**In a notable shift for investors, Newmont Corporation (NEM) has received a ‘Buy’ rating from Steven Green at TD Cowen, elevating the stock’s price target to $127. This revised outlook underscores a confident recovery trajectory for the gold mining giant, particularly given its attractive valuation compared to the current market price of $93.10.**
Market / Price Action
In recent trading sessions, Newmont’s stock has shown a mix of resilience and volatility, closing at $93.10. This marks a significant swing since it previously traded as high as $209.17 over the last 52 weeks, a decline of 5.49%. Despite the rocky ride, the company experienced a daily price increase of approximately 2.40%, indicative of a positive investor reaction to the TD Cowen rating. The volume of shares traded was around 3.6 million, considerably higher than its average volume of 8 million, highlighting investor interest amid fluctuating market conditions. Newmont currently boasts a market capitalization of about $101.8 billion, with a beta of 0.482, suggesting lower volatility compared to the broader market.

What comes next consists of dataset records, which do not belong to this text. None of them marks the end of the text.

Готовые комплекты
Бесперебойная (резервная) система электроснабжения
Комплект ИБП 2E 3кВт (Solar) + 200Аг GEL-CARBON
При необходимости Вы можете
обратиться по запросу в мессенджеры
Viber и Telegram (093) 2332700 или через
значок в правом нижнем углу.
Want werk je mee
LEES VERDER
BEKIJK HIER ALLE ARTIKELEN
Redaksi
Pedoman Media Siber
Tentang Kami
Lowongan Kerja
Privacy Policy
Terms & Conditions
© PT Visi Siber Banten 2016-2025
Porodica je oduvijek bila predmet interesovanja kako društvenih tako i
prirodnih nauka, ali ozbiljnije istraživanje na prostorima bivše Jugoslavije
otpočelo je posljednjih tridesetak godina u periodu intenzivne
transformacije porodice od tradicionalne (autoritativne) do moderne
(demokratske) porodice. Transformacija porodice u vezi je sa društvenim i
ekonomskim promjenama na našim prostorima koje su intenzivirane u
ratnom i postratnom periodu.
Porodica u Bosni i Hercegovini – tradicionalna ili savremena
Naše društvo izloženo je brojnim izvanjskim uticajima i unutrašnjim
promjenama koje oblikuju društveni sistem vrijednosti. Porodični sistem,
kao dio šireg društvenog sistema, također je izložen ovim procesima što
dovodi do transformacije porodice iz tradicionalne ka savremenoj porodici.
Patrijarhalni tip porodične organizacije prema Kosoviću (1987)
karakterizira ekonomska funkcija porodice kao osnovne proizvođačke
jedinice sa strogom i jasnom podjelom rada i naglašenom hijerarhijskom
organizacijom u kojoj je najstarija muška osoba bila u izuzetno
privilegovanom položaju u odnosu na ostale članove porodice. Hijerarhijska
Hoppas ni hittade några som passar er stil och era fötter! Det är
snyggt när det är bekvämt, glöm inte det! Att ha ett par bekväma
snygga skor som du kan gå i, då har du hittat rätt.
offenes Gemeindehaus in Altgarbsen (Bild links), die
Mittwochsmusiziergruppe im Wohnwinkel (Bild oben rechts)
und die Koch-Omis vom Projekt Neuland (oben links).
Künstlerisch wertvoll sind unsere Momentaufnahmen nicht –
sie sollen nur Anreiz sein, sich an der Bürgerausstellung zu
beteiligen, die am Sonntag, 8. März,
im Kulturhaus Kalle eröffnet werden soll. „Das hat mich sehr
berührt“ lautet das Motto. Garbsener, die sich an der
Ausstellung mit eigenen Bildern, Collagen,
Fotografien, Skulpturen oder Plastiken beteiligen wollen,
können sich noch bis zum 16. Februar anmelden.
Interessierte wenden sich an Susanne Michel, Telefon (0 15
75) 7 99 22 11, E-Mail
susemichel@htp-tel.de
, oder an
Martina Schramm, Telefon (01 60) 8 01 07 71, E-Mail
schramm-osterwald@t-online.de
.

Short- and Long-Term Performance
Looking back at Newmont’s performance reveals a formidable track record. Over the past 30 days, the stock has gained 19.6%, showing strong recovery trends. The momentum continues with a quarterly growth of 31.03%. Impressively, Newmont boasts an annual return rate of 185.57%, firmly positioning it among top performers in the sector. However, it’s worth noting the average trading volatility, with a weekly volatility of 2.56% and a monthly volatility of 2.79%, indicating that while the stock is gaining ground, investors should proceed with caution. In terms of trading volume trends, an average of 6.1 million over the past ten days and 7.7 million over the past three months reflects a healthy level of trading activity.
Earnings / Financials
Newmont’s recent earnings results further justify the bullish sentiment surrounding the stock. On April 23, 2026, the company reported earnings per share (EPS) of $2.90, significantly exceeding the estimated EPS of $2.07, resulting in a surprise of approximately 40.1%. This follows a similar pattern from February’s earnings announcement, where Newmont recorded an EPS of $2.52, also surpassing estimates. Such consistent surprises may suggest not only robust operational efficiency but also positive momentum within the management’s strategic initiatives, thus enhancing earnings predictability.
Analyst / Consensus View
The consensus rating for Newmont is overwhelmingly positive. Currently, all eight analysts covering the stock have assigned a ‘Buy’ rating, with no holds or sells. The average price target from these analysts stands at $139.25, with a range extending from a low of $120 to a high of $176. This consensus suggests robust confidence in Newmont’s growth prospects and positions it favorably among its peers, indicating that analysts expect the stock to appreciate from its current levels in the near term.
Stock Grading or Fundamental View
The Stocks Telegraph grading score for Newmont is currently 49. This meritorious score reflects a comprehensive assessment of the company’s financial health and investment profile, while also factoring in market parameters. Although not in the upper echelon of grades, it indicates that Newmont holds a respectable position within the industry, driven by essential fundamentals and market presence.
Conclusion
Newmont Corporation presents an attractive opportunity for investors, particularly those focused on long-term growth potential in the gold mining sector. With a favorable analyst sentiment bolstered by strong recent earnings and a comprehensive buy rating, both seasoned and newer investors may find value in holding shares. However, prospective investors should remain vigilant regarding the inherent risks associated with commodity price fluctuations and market volatility. With its current valuation juxtaposed against an average price target suggesting considerable upside, Newmont is certainly a stock to watch for those looking to capitalize on long-term trends in precious metals.